Tasks to carry out -
[1] Rewrite the flash lighting thread between "## jwbryson1 (Oct" and "flash is firing.", inclusive, putting "wall" in place of "ceiling".
[2] In the flash lighting thread, where was the off-camera SB-700 placed for the shot of the daughter?
[3] List every username that appears in the flash lighting thread.

───── Excerpted text ─────

Looks like both lights are set the same , turn one off and get the settings and lighting right with one light on side main side of face and then bring in your second flash/light and fill in the shadow/fill side of the face gently.  Looks like you have a flash on the camera if so and not filling in shadows properly use a reflector NEAR the face to fill in shadow area. 
Lift the hat a little the shadow cutting into the eye is distracting.
-
Shoot well, Joe


----------



## jwbryson1 (Oct 30, 2011)

joealcantar said:


> jwbryson1 said:
> 
> 
> > Here's what I got SOOC.  Shot to JPEG + RAW.  No editing done.  Just trying to get effect of blacked out background.  It needs work but closer than when I started.
> ...



Thanks.  That hat's a little big for her and kept slipping down.  This was shot with one SB-700 off camera, camera left about 30 degrees and bounced off the ceiling.  My D90 was in commander mode and set so the on camera flash was not supposed to flash, but my daughter said they both flashed.  I thought she was mistaken because I had set it not to go off.  It sounds from your post, Joe, that you think 2 flashes were used too?  I need to check that--not sure why the on camera flash is firing.


----------



## Kerbouchard (Oct 30, 2011)

There are a ton of ways to get a black background.  Here is an example of one done at the local park.

───── Excerpted records ─────

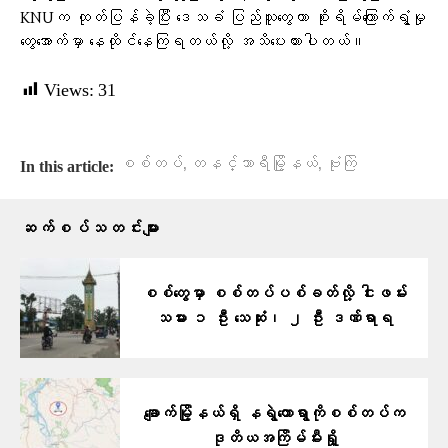
KNUက ထုတ်ပြန်ခဲ့ပြီး ဒေသခံ ပြည်သူတွေဟာ စိုးရိမ်ကြောက်ရွံ့မှု
တွေအောက်မှာ နေထိုင်နေကြရတယ်လို့ အသိပေးထားပါတယ်။
Views:
31
,
,
စစ်တပ်
တနင်္သာရီမြို့နယ်
ဗုံးကြဲ
In this article:
ဆက်စပ်သတင်းများ
စစ်တွေမှာ စစ်တပ်ပစ်ခတ်လို့ ငါးဖမ်း
သမား ၁ ဦး သေဆုံး၊ ၂ ဦး ဒဏ်ရာရ
ချောက်မြို့နယ်ရှိ နရွဲတောရွာကိုစစ်တပ်က
ဒုတိယအကြိမ်မီးရှို့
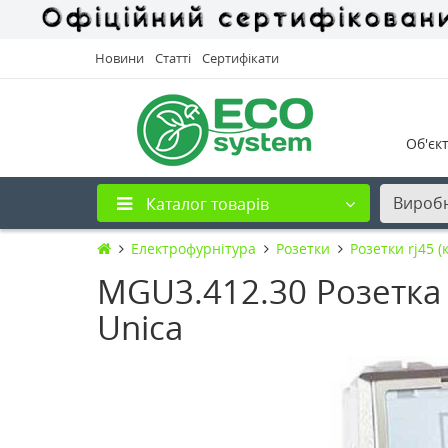
Новини
Статті
Сертифікати
Об'єк
Вироб
Каталог товарів
Електрофурнітура
Розетки
Розетки rj45 (
MGU3.412.30 Розетка 
Unica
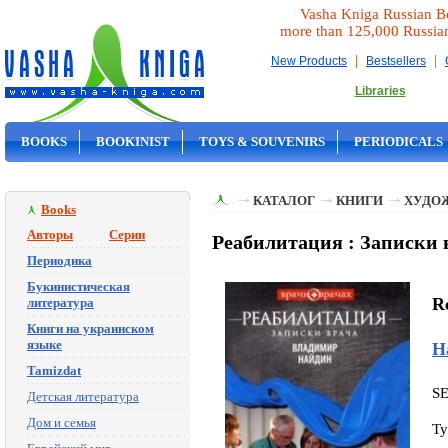
Vasha Kniga Russian B
more than 125,000 Russia
|
|
New Products
Bestsellers
Libraries
BOOKS
BOOKINIST
TOYS & SOUVENIRS
PERIODICALS
ON SALE
КАТАЛОГ
КНИГИ
ХУДО
Books
Авторы
Серии
Реабилитация : Записки 
Периодика
Букинистическая
Re
литература
Книги на украинском
языке
Н
Tamizdat
S
Детская литература
Дом и семья
Ty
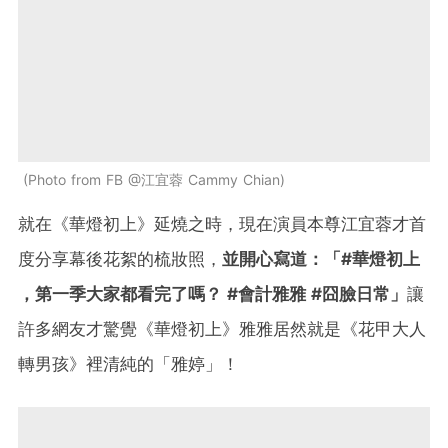
Photo from FB @江宜蓉 Cammy Chian
就在《華燈初上》延燒之時，現在演員本尊江宜蓉才首
度分享幕後花絮的梳妝照，
並開心寫道：「#華燈初上
，第一季大家都看完了嗎？ #會計雅雅 #囧臉日常」
讓
許多網友才驚覺《華燈初上》雅雅居然就是《花甲大人
轉男孩》裡清純的「雅婷」！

─────

Activity answers -
[1]
## jwbryson1 (Oct 30, 2011)

joealcantar said:


> jwbryson1 said:
> 
> 
> > Here's what I got SOOC.  Shot to JPEG + RAW.  No editing done.  Just trying to get effect of blacked out background.  It needs work but closer than when I started.
> ...



Thanks.  That hat's a little big for her and kept slipping down.  This was shot with one SB-700 off camera, camera left about 30 degrees and bounced off the wall.  My D90 was in commander mode and set so the on camera flash was not supposed to flash, but my daughter said they both flashed.  I thought she was mistaken because I had set it not to go off.  It sounds from your post, Joe, that you think 2 flashes were used too?  I need to check that--not sure why the on camera flash is firing.

[2] Camera left about 30 degrees, bounced off the ceiling.

[3] jwbryson1, joealcantar, Kerbouchard